From the records, return each line that has the word "Education" in it.

────────────────

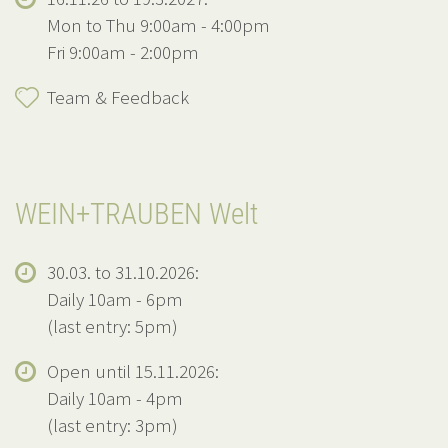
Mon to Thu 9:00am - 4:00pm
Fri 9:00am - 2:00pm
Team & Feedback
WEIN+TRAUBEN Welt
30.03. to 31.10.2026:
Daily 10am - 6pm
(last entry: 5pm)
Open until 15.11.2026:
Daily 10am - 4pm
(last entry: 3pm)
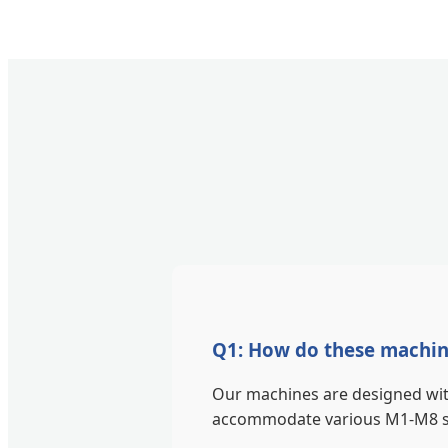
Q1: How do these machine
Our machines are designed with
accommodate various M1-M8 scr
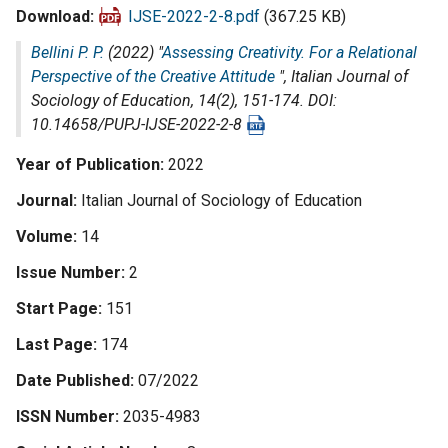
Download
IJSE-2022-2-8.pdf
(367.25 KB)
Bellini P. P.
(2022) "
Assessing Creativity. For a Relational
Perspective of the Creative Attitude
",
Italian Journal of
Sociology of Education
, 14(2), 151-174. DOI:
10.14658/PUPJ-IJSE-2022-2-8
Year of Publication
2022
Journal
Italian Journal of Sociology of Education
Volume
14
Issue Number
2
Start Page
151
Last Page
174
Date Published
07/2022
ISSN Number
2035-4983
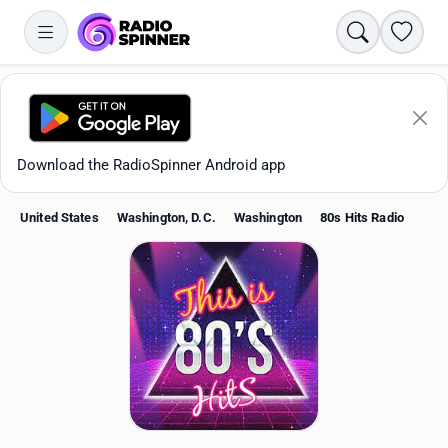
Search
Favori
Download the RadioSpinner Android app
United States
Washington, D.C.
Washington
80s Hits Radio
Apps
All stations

────────────────

**Result for this exercise**
Sociology of Education
Italian Journal of Sociology of Education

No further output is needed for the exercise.